- DOCUMENT SEGMENT -

* * * * * * *

The 100 Best Live Recordings - No. 98: Keith Jarrett - The Köln Concert (at 50)
Keith Jarrett - The Köln Concert (ECM, 1975)
Spontaneous Invention and Improvisation.
I suspect that Keith Jarrett and ECM Records founder Manfred Eicher didn't foresee the future popularity and influence of The Köln Concert when they recorded the performance at the Köln Opera House on Friday, January 24, 1975. The recording effectively put both men on the artistic map, with Jarrett emerging from his work with Miles Davis and Eicher, having founded ECM in 1969. Jarrett had previously released the solo studio recording, Facing You (ECM, 1972), which was recorded in Oslo, Norway during some downtime while touring with Miles Davis’ Septet — the same band, in aggregate, who recorded Miles Davis At The Fillmore (Columbia, 1970) The Cellar Door Sessions (Columbia, 2005/1970) and Live-Evil (Columbia, 1971). During the Cellar Door performances, Davis allowed Jarrett room to play four solo improvisations. Jarrett codified this approach on Facing You, making creative waves with its fresh, improvisatory nature.
Jarrett prefaced The Köln Concert with his first live solo recording, Solo Concerts: Bremen/Lausanne (ECM, 1973). The pianist established his niche early in free but cogent improvisation that is engaged at a uniformly high and provoking level. Jarrett possesses a bottomless and fecund sense of rhythm and melody, spinning out new lines and themes that are old souls renewed. A lifetime of listening and playing music fills his improvisations with a gentle pathos, making them sound friendly and familiar. Jarrett proves that a simple two-chord figure provides ample harmonic underpinning for an endless stream of ideas springing from his ever fertile imagination.

* * * * * * *

- DATASET ENTRIES -
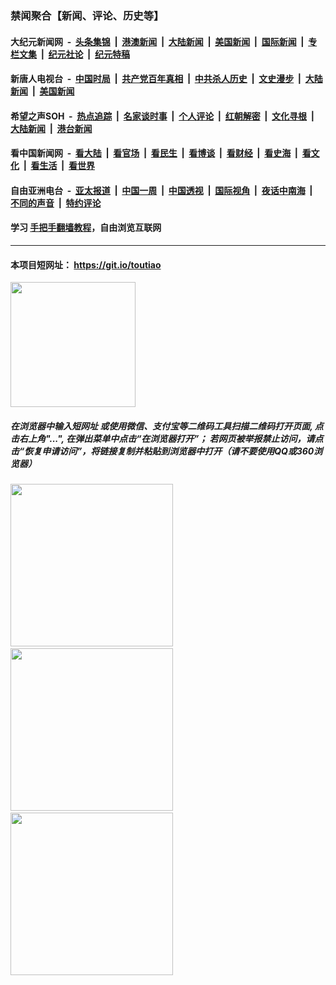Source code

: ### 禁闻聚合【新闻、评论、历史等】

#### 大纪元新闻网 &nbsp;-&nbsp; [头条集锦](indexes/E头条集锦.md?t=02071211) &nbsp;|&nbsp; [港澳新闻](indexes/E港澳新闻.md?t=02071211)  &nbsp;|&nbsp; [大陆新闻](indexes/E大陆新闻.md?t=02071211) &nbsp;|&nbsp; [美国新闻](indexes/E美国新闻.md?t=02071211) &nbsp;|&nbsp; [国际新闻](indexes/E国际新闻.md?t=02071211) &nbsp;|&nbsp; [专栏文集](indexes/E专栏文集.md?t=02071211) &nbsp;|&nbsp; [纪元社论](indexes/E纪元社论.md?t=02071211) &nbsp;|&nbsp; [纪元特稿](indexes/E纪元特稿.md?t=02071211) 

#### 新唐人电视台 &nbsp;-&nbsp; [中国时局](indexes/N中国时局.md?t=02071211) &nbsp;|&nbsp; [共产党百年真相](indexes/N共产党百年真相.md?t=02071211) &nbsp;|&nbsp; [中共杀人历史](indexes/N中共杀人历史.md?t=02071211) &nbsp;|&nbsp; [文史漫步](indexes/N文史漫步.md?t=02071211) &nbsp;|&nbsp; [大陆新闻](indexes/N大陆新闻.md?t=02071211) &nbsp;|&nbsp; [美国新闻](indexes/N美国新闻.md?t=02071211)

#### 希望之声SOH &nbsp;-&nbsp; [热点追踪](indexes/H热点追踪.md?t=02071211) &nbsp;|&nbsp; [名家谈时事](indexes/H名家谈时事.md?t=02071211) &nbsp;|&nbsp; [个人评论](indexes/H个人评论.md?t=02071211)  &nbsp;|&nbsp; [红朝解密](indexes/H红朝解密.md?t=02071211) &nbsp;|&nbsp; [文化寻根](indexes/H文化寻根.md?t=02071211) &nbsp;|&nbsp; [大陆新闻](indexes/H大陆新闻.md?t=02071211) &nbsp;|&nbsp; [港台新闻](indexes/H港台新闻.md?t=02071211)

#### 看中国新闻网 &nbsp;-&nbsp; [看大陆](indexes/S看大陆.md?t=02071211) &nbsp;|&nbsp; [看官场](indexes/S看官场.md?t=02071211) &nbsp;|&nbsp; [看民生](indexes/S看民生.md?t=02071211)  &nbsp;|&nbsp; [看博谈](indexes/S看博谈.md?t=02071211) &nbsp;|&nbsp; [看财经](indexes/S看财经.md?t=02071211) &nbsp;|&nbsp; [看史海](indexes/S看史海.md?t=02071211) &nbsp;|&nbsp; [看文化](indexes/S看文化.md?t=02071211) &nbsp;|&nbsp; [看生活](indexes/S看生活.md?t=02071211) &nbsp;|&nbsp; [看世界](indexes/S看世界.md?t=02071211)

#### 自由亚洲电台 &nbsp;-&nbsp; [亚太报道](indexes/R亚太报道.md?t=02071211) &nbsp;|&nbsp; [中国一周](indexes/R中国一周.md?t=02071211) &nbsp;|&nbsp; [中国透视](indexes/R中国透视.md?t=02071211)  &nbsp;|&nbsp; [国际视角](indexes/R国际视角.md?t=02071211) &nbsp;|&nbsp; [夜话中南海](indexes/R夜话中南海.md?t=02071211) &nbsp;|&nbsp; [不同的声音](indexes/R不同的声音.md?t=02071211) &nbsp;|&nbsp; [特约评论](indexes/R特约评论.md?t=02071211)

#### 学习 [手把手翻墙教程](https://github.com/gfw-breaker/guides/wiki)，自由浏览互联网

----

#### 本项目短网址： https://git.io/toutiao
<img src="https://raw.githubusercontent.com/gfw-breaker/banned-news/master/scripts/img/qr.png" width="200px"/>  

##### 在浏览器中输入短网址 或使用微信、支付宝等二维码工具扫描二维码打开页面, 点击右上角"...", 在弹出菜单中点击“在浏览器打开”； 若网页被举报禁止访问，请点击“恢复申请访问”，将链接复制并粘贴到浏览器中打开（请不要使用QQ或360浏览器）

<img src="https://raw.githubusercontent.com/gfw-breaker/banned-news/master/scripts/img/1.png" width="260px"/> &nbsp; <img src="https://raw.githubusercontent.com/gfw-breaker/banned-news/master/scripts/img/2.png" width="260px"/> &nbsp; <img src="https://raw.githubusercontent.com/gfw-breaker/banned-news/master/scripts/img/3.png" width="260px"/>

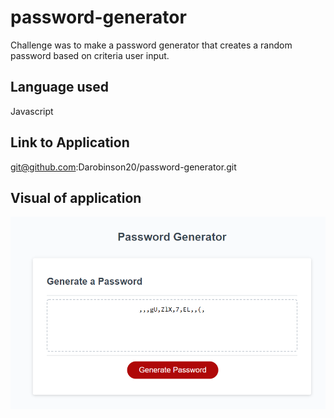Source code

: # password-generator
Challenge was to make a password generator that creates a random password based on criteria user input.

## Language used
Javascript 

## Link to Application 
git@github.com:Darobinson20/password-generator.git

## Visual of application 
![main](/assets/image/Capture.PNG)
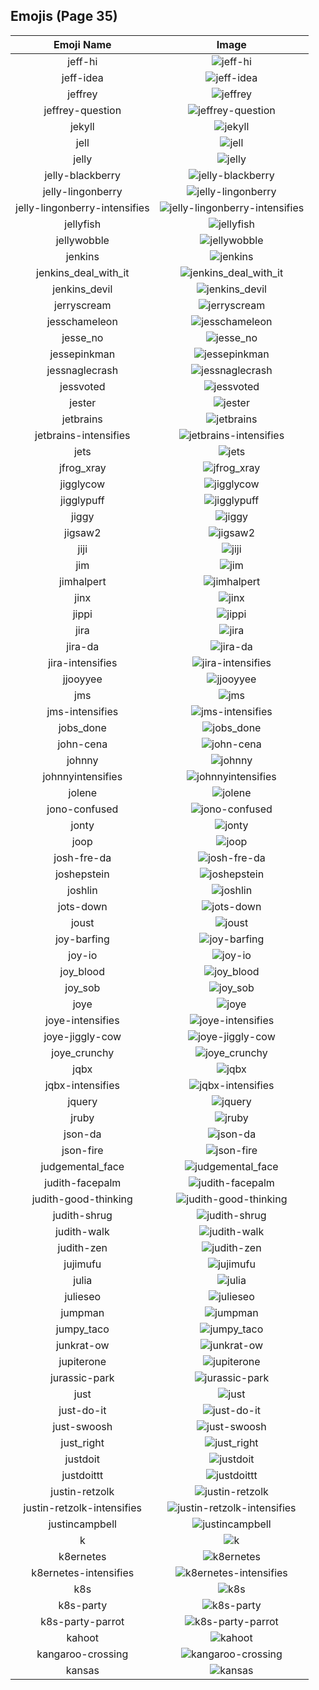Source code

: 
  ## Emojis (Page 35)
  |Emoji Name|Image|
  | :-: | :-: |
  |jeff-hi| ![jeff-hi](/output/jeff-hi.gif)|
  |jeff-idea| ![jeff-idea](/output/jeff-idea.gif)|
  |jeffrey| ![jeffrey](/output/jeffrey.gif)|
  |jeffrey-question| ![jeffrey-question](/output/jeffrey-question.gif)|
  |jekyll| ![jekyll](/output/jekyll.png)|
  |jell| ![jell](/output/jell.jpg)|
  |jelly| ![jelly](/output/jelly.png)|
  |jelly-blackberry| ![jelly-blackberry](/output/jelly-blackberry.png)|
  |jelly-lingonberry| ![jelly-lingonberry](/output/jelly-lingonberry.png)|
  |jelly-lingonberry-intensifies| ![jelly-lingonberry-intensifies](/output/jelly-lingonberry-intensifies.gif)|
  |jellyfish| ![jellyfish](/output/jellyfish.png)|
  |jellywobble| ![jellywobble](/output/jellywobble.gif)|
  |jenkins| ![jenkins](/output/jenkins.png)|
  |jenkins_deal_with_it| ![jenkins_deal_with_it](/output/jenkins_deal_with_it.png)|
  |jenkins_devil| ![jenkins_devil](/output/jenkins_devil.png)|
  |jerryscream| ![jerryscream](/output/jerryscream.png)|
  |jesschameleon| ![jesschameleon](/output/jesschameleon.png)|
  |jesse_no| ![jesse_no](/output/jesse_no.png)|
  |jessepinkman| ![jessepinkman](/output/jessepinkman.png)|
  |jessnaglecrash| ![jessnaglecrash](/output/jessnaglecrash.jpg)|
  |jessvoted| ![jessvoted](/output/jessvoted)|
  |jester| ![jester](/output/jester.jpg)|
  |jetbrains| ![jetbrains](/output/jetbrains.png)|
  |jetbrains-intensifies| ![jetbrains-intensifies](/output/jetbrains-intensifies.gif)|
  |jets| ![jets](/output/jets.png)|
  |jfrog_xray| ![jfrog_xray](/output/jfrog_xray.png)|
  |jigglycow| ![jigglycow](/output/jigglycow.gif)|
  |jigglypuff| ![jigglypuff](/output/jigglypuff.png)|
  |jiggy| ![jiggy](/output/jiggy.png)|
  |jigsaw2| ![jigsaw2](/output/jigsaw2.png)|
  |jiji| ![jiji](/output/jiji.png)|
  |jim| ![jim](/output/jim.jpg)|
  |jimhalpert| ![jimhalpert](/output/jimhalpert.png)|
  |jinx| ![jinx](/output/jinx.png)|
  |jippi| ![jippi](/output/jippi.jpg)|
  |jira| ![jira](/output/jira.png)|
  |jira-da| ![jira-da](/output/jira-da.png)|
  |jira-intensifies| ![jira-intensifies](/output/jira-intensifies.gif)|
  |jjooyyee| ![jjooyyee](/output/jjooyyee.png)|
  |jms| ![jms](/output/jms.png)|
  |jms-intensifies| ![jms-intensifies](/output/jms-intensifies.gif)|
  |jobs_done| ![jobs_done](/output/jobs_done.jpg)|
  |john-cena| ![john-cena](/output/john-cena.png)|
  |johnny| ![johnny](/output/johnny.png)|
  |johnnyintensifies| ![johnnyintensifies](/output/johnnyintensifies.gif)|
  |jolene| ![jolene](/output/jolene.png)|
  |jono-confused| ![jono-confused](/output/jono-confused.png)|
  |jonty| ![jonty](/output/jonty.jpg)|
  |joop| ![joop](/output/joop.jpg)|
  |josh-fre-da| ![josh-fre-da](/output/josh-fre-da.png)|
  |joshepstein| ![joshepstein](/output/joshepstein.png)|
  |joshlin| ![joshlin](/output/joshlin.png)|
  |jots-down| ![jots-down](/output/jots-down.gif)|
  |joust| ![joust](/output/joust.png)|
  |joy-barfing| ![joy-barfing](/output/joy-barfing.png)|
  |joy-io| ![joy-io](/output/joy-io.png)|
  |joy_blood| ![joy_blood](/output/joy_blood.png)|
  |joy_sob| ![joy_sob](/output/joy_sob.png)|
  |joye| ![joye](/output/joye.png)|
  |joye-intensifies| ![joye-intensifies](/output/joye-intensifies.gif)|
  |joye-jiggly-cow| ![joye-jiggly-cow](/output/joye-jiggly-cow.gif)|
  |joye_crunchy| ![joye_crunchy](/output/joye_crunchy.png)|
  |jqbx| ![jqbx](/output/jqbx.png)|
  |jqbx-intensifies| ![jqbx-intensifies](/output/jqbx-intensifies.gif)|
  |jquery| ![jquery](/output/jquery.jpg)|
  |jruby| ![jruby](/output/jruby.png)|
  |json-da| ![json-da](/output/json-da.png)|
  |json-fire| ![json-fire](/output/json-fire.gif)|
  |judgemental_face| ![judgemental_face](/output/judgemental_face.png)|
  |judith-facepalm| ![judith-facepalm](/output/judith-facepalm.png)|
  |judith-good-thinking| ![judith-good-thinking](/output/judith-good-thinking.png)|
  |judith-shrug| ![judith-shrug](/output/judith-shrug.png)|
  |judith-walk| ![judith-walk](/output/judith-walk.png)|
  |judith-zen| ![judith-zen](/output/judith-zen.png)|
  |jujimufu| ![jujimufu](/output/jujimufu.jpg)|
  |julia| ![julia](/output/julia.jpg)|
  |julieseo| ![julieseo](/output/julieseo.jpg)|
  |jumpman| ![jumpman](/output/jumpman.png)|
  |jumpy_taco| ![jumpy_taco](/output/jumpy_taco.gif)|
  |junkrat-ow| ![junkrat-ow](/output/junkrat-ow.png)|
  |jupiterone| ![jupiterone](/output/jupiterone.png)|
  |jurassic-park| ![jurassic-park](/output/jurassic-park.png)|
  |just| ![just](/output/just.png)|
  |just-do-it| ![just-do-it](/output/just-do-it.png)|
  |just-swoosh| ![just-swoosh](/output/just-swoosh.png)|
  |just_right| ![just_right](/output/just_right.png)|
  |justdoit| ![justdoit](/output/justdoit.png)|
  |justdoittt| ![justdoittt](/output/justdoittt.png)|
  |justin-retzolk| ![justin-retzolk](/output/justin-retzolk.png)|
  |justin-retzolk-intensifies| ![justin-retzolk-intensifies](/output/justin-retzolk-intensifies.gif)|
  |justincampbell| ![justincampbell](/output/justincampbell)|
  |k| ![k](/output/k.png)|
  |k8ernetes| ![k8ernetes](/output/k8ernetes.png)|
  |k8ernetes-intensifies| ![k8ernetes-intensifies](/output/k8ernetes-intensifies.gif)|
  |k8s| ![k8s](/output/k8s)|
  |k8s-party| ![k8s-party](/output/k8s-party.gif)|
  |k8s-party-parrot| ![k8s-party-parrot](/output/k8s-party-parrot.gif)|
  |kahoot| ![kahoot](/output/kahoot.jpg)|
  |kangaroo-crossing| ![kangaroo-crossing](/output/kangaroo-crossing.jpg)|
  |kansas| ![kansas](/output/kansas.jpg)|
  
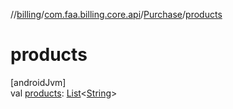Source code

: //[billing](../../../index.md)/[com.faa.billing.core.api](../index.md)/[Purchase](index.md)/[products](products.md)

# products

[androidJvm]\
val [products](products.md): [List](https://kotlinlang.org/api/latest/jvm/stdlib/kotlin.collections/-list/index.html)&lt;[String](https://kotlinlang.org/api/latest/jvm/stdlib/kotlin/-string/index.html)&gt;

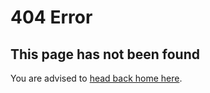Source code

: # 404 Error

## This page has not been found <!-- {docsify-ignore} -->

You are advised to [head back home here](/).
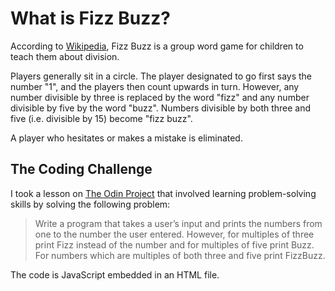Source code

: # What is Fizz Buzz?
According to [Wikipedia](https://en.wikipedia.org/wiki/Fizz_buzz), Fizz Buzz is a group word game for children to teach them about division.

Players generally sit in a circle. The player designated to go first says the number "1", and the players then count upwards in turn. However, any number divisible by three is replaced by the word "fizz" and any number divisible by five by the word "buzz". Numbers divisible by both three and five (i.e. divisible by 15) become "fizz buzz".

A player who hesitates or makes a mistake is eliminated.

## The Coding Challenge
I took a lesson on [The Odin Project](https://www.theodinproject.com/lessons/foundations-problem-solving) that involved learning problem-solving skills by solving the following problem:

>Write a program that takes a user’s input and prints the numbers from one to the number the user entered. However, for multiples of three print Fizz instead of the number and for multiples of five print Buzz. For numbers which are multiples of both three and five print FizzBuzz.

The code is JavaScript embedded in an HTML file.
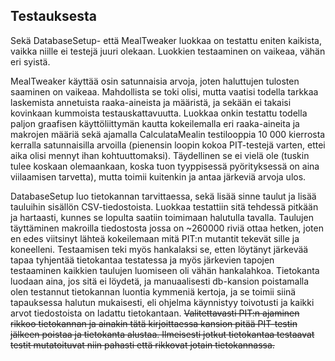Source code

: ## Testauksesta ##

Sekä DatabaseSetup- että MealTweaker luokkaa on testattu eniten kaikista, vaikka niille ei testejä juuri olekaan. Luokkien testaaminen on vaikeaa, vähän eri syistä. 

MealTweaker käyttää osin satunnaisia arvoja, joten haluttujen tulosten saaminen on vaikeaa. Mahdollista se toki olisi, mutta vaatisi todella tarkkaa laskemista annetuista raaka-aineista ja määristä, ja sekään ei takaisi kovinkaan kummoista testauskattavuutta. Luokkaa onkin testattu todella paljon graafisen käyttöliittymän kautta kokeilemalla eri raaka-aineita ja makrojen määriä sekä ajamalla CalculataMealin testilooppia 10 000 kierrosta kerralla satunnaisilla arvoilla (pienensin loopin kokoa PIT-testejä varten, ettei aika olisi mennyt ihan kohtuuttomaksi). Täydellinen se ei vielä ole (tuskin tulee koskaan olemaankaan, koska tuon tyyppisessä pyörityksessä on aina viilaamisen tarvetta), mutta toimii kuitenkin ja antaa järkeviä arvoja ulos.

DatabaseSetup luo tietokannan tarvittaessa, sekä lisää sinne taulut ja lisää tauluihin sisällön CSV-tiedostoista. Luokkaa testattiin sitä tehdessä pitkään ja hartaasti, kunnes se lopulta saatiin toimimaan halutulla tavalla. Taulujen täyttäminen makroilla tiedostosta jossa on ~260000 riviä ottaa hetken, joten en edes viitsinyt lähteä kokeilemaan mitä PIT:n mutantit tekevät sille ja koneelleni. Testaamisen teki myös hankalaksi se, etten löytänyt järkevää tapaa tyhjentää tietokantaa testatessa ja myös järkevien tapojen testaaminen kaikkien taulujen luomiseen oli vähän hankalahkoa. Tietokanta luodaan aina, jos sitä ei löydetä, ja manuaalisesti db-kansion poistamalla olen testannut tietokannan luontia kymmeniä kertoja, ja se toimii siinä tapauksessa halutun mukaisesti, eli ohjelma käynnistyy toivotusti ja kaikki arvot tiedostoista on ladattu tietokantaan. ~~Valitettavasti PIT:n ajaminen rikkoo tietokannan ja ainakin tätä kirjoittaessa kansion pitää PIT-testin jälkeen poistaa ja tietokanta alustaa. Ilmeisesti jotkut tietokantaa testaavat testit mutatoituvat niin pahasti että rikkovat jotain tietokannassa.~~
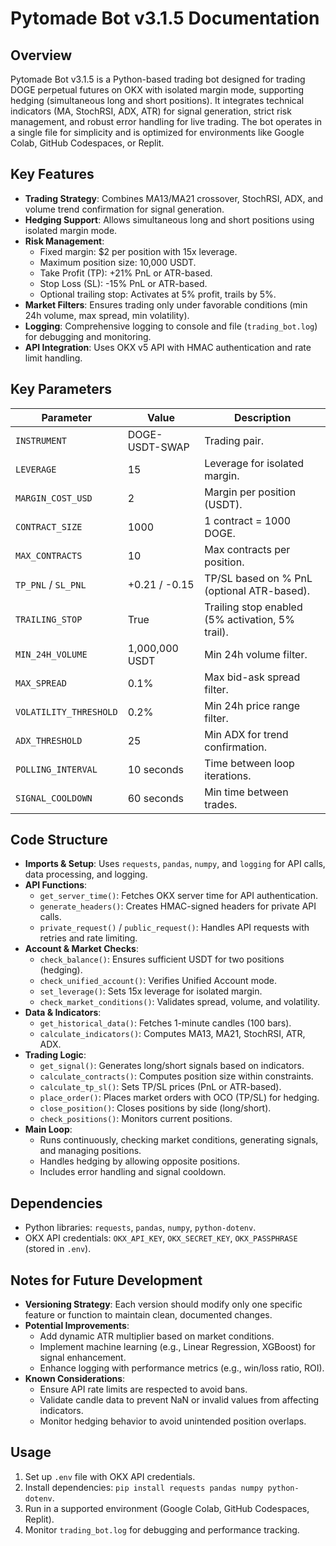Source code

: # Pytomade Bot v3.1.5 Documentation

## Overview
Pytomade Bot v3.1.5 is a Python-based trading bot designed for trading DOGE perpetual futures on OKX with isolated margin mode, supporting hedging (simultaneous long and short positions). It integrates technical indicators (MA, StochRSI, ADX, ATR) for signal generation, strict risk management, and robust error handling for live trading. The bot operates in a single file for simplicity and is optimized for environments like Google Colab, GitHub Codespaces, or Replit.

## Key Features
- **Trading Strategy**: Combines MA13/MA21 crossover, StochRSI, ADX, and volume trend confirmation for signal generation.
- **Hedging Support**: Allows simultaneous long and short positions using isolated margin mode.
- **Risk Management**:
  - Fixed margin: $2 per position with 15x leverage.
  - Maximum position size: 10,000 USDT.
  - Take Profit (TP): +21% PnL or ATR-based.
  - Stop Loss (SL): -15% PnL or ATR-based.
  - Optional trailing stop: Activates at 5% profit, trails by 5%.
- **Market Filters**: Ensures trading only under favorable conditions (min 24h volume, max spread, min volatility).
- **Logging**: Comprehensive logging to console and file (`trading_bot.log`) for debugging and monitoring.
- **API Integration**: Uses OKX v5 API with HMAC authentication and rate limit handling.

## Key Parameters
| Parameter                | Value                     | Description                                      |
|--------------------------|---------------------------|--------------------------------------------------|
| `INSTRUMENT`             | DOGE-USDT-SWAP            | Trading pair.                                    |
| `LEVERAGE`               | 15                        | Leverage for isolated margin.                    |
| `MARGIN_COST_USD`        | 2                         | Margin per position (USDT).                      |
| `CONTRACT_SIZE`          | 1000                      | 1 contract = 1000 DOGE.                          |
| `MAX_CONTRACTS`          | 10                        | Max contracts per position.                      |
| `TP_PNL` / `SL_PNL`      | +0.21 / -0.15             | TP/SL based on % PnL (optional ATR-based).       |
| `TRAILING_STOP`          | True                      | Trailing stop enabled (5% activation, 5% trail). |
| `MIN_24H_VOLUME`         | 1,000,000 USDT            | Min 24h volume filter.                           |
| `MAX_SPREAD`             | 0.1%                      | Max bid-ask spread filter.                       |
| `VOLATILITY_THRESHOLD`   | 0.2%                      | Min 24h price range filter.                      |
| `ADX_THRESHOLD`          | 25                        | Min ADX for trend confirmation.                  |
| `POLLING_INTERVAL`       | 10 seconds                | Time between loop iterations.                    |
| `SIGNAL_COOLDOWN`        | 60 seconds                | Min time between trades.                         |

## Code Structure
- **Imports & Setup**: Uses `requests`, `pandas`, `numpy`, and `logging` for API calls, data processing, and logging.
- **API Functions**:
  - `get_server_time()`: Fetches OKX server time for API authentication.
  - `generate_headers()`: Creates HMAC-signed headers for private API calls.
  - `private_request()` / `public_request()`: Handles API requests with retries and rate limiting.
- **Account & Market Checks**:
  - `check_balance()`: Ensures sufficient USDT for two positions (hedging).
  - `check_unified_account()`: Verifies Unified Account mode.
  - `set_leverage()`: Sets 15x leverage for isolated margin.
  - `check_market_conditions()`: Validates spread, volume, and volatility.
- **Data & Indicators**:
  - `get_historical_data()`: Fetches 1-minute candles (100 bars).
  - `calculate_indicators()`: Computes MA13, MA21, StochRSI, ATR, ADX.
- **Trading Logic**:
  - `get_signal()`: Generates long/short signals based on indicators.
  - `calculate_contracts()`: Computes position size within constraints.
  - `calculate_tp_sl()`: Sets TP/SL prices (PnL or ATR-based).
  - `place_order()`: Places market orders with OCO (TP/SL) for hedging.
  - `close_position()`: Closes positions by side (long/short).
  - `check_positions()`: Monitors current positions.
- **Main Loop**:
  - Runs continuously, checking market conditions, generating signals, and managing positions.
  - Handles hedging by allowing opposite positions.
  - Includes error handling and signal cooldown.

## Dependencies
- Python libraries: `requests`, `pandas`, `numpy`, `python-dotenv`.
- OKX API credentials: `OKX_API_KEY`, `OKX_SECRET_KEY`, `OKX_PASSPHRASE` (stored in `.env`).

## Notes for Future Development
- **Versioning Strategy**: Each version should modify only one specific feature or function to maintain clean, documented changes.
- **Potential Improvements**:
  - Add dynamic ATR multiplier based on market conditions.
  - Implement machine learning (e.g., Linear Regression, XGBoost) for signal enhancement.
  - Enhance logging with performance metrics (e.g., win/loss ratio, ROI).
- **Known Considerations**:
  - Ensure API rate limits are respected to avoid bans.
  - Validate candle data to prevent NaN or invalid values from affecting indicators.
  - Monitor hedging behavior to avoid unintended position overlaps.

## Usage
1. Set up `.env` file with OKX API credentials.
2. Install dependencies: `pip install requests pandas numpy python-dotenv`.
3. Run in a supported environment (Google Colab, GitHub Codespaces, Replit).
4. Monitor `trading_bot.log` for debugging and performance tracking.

* * * * * * *

- TASK PROMPT -
Pick up the review of The Köln Concert where it stops, and continue it in the same voice for two or three paragraphs.

- OUTPUT OF THE EXERCISE -
The commercial release of The Köln Concert celebrates its Golden Anniversary, 30 November 1975. It was a release that told artists that extended improvisatory was not only permissible, but had value among listeners. It also, in part, helped catalyze the rise in Ambient and New Age piano that would occupy the next 30 years of recording. This was piano playing, fully realized (in the moment of creation) for immediate consumption. Jarrett presents the music for listening, considering, and just as background ambiance. And that is okay.
In the 26 minutes of of “Part 1,” Jarrett summons many spirits. Over two chords, the pianist finds a panorama: easy listening, anthemic celebration, soundtrack documentation, free classical, well behaved avant garde, pastoral promise, gospel fervor, all presented as a stream of consciousness alpha to omega. “Parts IIa-c” is a concerto with no orchestra, propelled by Jarretts sure and inventive left hand. Is this jazz? Is this classical? Does it make any differnence?
No.
As a music undergrad at Oregon, I became aware of Jarret and how he was embraced for his extended improvisations at the piano. During that time, as I was working at the piano, just an awareness of Jarret's approach being admired influenced me. I listened to him a little bit then and over the decades. I respect him.
❤️!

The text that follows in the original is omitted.